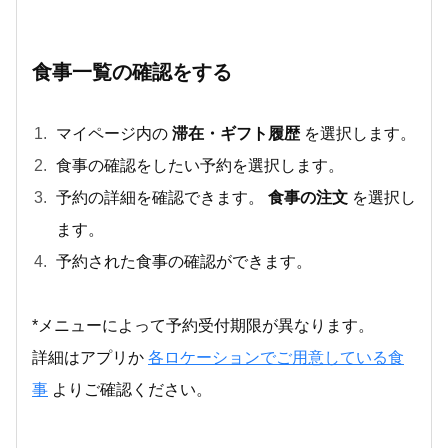
食事一覧の確認をする
マイページ内の
滞在・ギフト履歴
を選択します。
食事の確認をしたい予約を選択します。
予約の詳細を確認できます。
食事の注文
を選択し
ます。
予約された食事の確認ができます。
*メニューによって予約受付期限が異なります。
詳細はアプリか
各ロケーションでご用意している食
事
よりご確認ください。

☆ ☆ ☆ ☆

= Exercise objective =
Repeat the text of the records line for line, leaving the pictures out of your answer.

= Result for this task =
食事一覧の確認をする
マイページ内の
滞在・ギフト履歴
を選択します。
食事の確認をしたい予約を選択します。
予約の詳細を確認できます。
食事の注文
を選択し
ます。
予約された食事の確認ができます。
*メニューによって予約受付期限が異なります。
詳細はアプリか
各ロケーションでご用意している食
事
よりご確認ください。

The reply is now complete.